First there was Hadoop. Then there were data scientists. Then came Agile BI on big data. Drum roll, please . . . bum, bum, bum, bum . . .
Now we have data preparation!
If you are as passionate about data quality and governance and I am, then the 5+-year wait for a scalable capability to take on data trust is amazingly validating. The era for "good enough" when it comes to big data is giving way to an understanding that the way analysts have gotten away with "good enough" was through a significant amount of manual data wrangling. As an analyst, it must have felt like your parents saying you can't see your friends and play outside until you cleaned your room (and if it's anything like my kids' rooms, that's a tall order).
There is no denying that analysts are the first to benefit from data preparation tools such as Altyrex, Paxata, and Trifacta. It's a matter of time to value for insight. What is still unrecognized in the broader data management and governance strategy is that these early forays are laying the foundation for data citizenry and the cultural shift toward a truly data-driven organization.
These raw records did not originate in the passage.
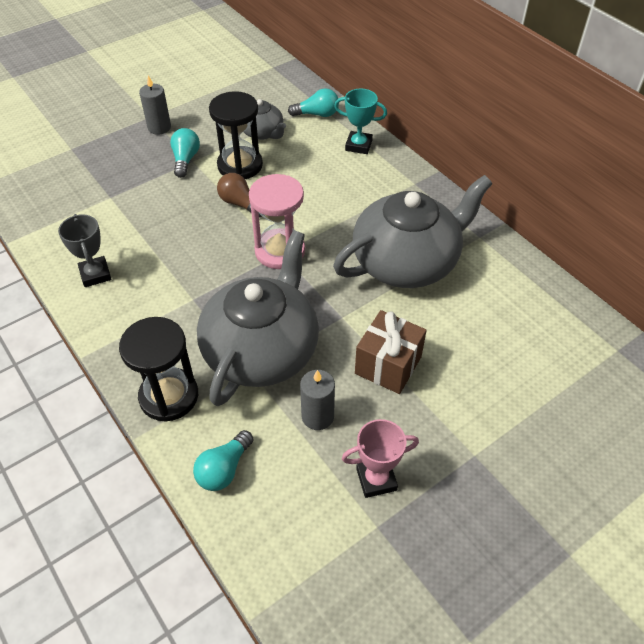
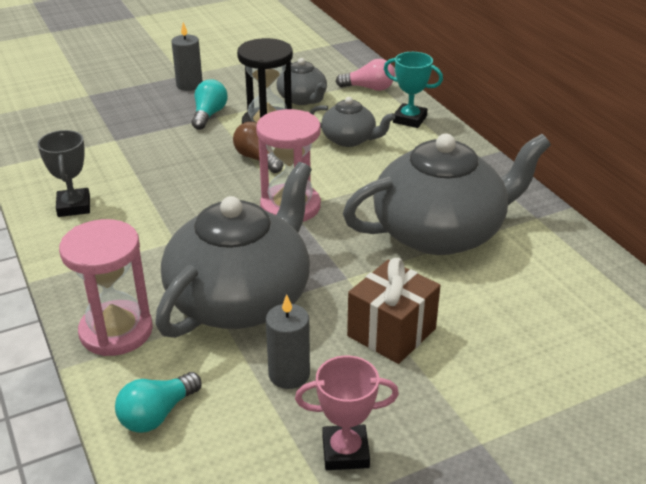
camera: 10 degrees right, 15 degrees down
(169, 396) = (116, 331): black hourglass -> pink hourglass
(313, 173) = (349, 139): none -> grey teapot
(317, 114) = (369, 88): turquoise light bulb -> pink light bulb

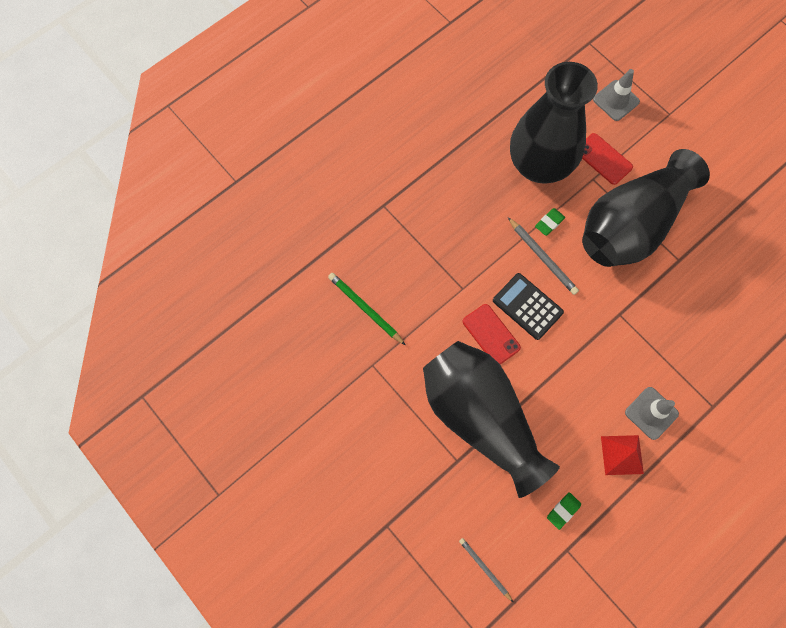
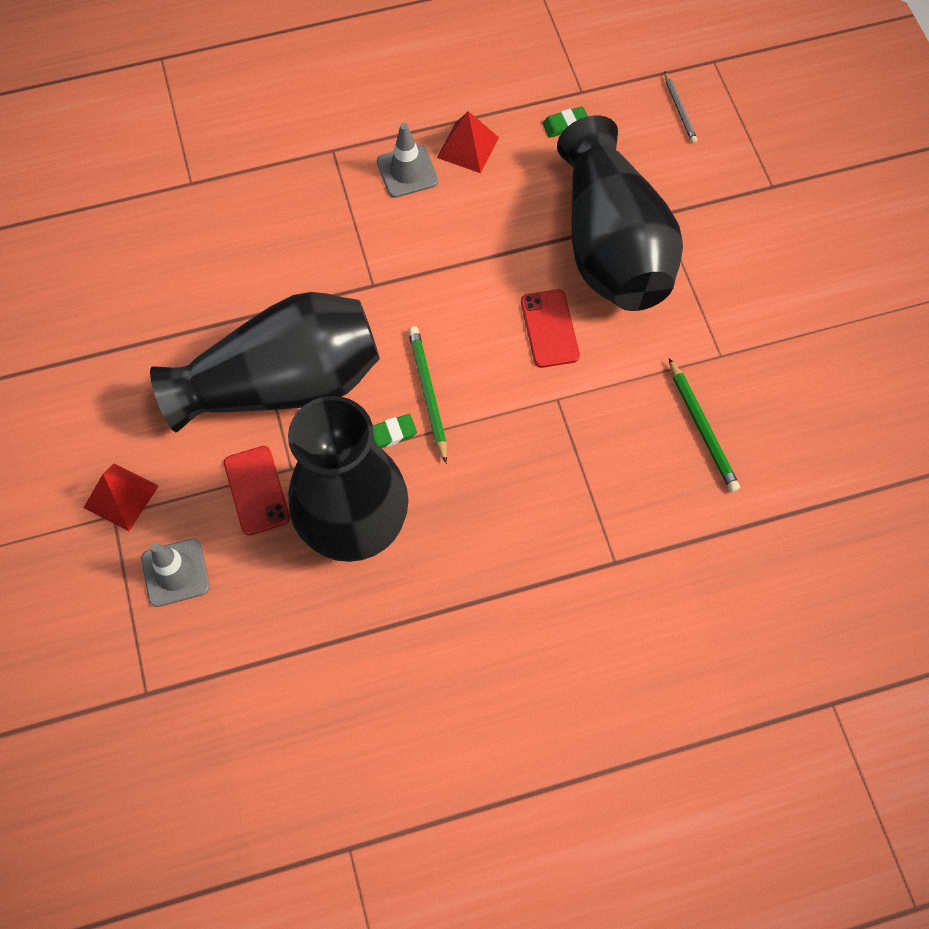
camera: 155 degrees left, 5 degrees down
(527, 306) = (483, 342): black calculator -> none
(542, 257) = (428, 393): grey pencil -> green pencil
(673, 124) = (121, 497): none -> red pyramid

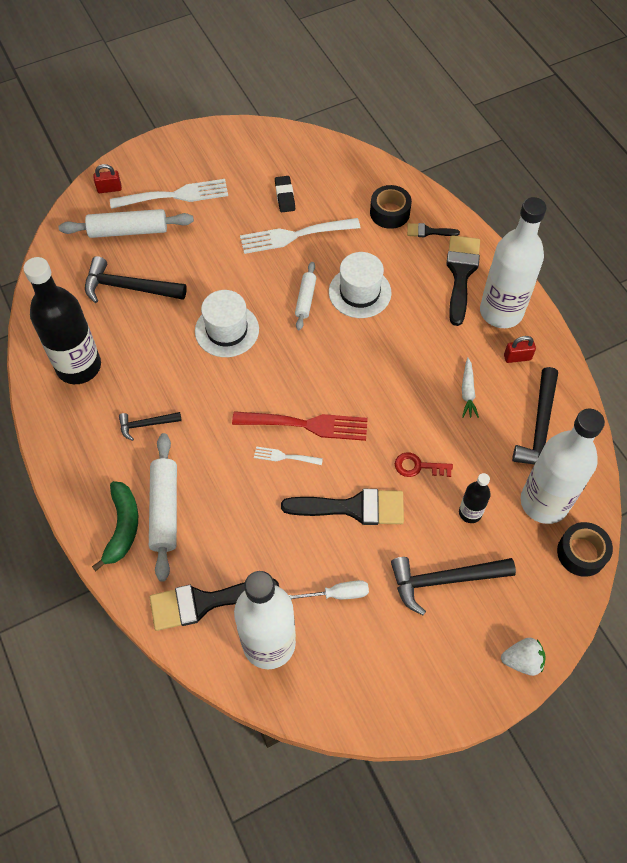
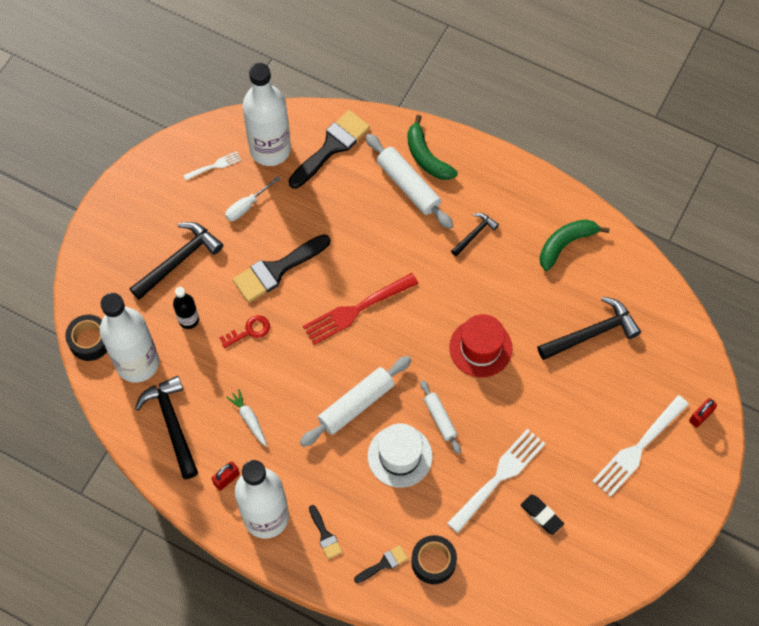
camera: 145 degrees right, 5 degrees up
(79, 366) = (566, 244): black bottle -> green banana
(128, 231) = (643, 385): white rolling pin -> white rolling pin (356, 404)
(227, 330) = (480, 348): white hat -> red hat
(284, 457) = (354, 275): white fork -> white fork (214, 166)
(461, 273) = (325, 535): black brush -> black brush, size x0.50
(522, 661) = (95, 241): white strawberry -> none

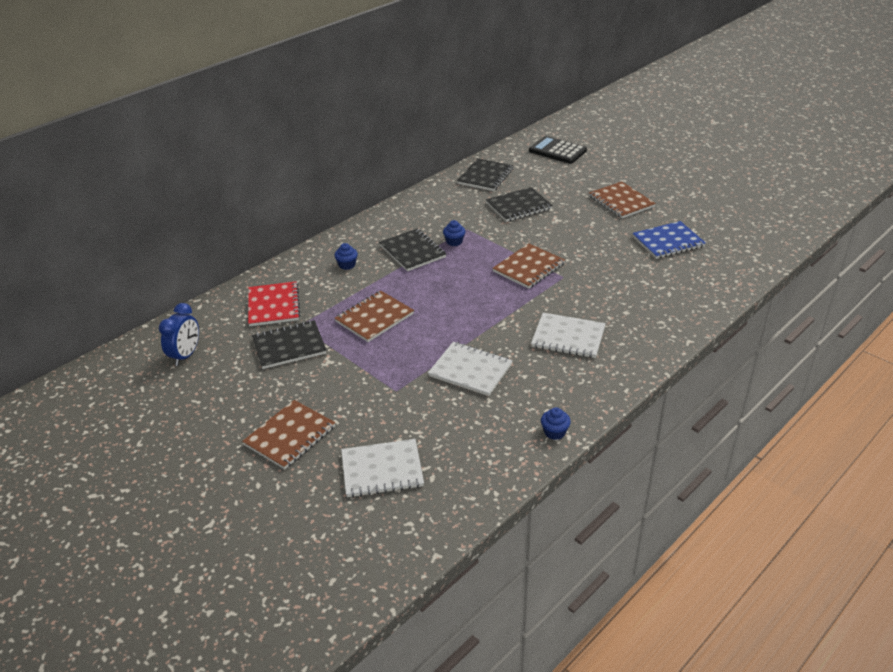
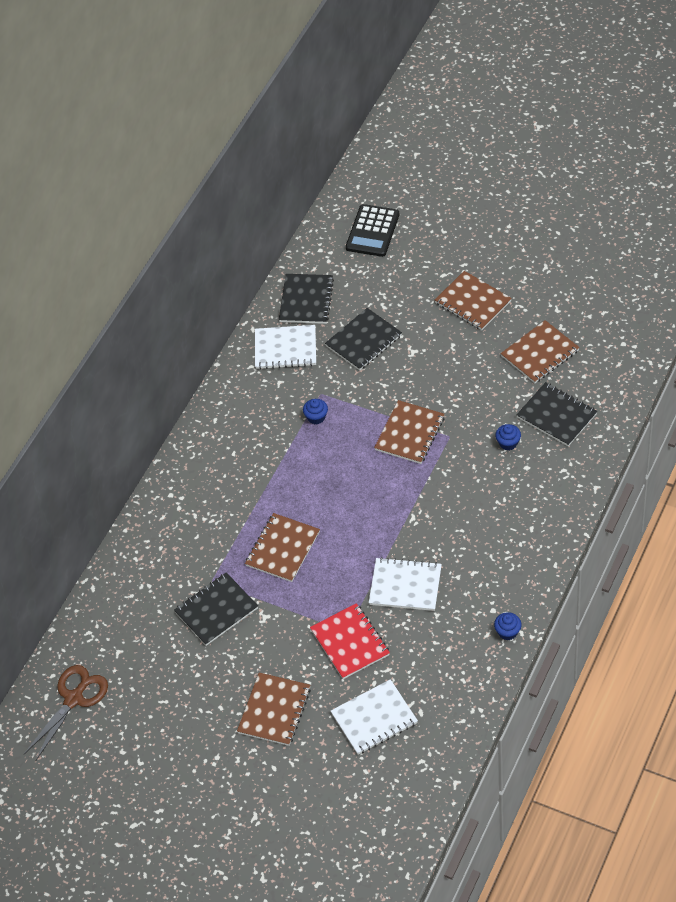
camera: 15 degrees left, 15 degrees up
(122, 378) = (74, 699): none -> brown scissors
(186, 355) = (119, 653): blue clock -> none
(274, 305) = (170, 563): red notebook -> red notebook (350, 642)
(347, 265) = (217, 485): blue cupcake -> blue cupcake (508, 443)
(412, 251) = (278, 445): black notebook -> black notebook (556, 415)
(557, 151) = (372, 231): black calculator -> black calculator turned 90 degrees counterclockwise
(568, 337) = (482, 517): white notebook -> white notebook (285, 349)
(668, 242) = (540, 353): blue notebook -> brown notebook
Today's data reality is that consumers of data are like any other consumers; they want to shop for what they need. This data consumer journey begins by looking in their own spreadsheets, databases, and warehouses. When they can't find what they want there, data consumers turn to external sources such as partners, third parties, and the Web. Their tool to define the value of data, and ultimately if they will procure it and possibly pay for it, is what data preparation tools help with. The other outcome of this data-shopping experience is that they are taking on the risk and accountability for the value of the data as it is introduced into analysis, decision-making, and automation.